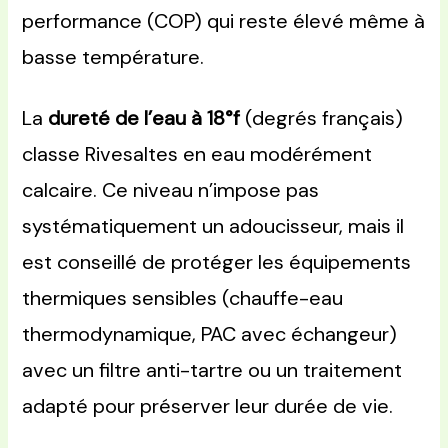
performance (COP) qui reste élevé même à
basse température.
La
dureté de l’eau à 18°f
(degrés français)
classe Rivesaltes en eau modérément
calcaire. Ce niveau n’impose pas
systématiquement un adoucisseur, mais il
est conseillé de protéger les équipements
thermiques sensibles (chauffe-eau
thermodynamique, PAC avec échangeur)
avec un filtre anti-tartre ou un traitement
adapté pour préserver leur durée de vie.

#####

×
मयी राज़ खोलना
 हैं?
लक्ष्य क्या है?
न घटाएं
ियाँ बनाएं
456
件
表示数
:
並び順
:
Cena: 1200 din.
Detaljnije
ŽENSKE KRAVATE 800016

#####

# WHAT NEEDS TO BE DONE
Could you write out, exactly as they stand, only the lines above that begin at the line with "performance (COP) qui reste élevé même à" and stop after the line with "thermodynamique, PAC avec échangeur)"?

# RESPONSE BELOW
performance (COP) qui reste élevé même à
basse température.
La
dureté de l’eau à 18°f
(degrés français)
classe Rivesaltes en eau modérément
calcaire. Ce niveau n’impose pas
systématiquement un adoucisseur, mais il
est conseillé de protéger les équipements
thermiques sensibles (chauffe-eau
thermodynamique, PAC avec échangeur)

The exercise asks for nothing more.